Rick Scott stepped to the podium to start a Tallahassee press conference when a man approached him with a handshake.
“Mr. Scott,” the man said. “I have a subpoena here for you.”
Scott’s brief smile fell from his face as he grabbed the subpoena.
Scott didn’t know it at the time, but he had indirectly just come in contact with a man who would become a persistent thorn in his side for the next four years: Steven R. Andrews, a Republican Tallahassee trial lawyer with mad-scientist hair and a flair for headline-grabbing.
Andrews had sent the process server at the time — Aug. 10, 2010, to be exact — to deliver a lawsuit that sought to force Scott to disclose a sealed deposition he gave in a healthcare lawsuit six days before announcing his bid for governor. Andrews lost that suit, which sought to declare Scott a “public hazard.”
Now, almost four years later to the day, Andrews is still vexing Scott over public disclosure.

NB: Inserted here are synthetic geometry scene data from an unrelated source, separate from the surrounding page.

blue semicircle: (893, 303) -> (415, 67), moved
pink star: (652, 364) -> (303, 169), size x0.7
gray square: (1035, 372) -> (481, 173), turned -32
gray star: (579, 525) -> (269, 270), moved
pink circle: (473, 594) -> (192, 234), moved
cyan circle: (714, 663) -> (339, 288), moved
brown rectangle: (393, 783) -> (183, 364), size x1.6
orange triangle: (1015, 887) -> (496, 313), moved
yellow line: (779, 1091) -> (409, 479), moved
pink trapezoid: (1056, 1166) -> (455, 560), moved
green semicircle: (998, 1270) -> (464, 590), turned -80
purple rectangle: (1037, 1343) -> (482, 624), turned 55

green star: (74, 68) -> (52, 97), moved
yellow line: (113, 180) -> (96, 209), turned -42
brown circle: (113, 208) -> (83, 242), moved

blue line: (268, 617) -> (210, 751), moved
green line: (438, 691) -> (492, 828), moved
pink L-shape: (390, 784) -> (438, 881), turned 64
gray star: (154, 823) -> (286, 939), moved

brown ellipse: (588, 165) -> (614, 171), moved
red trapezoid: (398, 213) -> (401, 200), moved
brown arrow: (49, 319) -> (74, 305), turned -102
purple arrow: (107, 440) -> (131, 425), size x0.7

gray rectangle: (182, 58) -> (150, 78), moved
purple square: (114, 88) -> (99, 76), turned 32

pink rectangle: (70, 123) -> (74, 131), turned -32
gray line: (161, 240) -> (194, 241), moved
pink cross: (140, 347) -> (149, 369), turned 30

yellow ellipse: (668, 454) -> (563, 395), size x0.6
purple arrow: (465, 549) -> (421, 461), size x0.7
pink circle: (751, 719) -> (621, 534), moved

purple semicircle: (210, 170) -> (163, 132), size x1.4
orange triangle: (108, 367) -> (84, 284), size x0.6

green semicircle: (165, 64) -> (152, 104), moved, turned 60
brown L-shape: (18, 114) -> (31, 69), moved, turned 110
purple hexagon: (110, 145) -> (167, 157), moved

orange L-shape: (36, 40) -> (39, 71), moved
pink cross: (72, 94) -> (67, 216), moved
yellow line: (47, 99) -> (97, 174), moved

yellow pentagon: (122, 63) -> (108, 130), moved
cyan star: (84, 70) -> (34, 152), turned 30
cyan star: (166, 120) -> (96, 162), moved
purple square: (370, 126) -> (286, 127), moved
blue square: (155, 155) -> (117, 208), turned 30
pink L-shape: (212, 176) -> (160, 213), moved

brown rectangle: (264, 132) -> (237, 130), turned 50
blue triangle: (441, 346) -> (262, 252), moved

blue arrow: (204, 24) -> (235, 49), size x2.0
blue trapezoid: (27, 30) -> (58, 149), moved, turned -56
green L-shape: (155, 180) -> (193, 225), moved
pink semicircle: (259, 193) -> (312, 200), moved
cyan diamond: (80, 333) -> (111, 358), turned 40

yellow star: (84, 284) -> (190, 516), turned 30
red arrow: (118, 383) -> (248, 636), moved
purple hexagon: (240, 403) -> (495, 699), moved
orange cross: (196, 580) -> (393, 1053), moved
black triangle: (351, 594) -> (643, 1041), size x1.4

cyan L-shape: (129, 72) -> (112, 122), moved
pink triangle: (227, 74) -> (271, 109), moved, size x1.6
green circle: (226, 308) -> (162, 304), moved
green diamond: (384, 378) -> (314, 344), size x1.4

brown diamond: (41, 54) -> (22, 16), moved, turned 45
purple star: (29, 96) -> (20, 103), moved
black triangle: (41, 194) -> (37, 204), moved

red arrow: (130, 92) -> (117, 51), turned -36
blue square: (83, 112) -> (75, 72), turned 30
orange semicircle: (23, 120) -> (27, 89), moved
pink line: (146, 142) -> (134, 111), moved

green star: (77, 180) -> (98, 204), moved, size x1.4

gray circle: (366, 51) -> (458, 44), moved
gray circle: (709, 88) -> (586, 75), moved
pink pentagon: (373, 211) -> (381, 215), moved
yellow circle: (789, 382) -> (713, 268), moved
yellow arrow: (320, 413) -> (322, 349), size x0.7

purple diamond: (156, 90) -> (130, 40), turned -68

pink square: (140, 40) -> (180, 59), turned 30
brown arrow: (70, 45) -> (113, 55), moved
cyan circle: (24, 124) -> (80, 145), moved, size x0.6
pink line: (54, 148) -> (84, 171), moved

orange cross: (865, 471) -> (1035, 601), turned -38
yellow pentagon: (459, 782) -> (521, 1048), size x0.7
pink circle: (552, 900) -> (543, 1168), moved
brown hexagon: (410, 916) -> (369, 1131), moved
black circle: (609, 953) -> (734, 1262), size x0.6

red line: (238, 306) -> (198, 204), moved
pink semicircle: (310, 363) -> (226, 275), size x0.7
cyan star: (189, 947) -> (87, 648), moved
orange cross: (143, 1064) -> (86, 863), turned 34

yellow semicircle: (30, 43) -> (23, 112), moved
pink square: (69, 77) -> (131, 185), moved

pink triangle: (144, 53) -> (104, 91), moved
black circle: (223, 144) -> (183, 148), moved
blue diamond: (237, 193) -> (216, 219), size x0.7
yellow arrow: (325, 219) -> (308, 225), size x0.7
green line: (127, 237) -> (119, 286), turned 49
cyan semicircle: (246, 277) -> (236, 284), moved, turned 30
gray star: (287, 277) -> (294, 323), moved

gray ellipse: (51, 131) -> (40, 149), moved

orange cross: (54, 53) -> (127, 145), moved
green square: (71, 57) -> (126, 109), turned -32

On Wednesday, Andrews won a battle in a public-records lawsuit against Scott’s administration when a Tallahassee judge ruled that Google and Yahoo must disclose information about private email accounts held by Scott as well as his current and former employees.
Asked later by reporters if he or his staffers used the accounts to discuss public business privately, Scott issued a blanket denial.
“Absolutely not. We follow the law,” Scott said. “This is just an individual that sues the state, tries to cause problems”
Brace yourself for more “problems,” governor.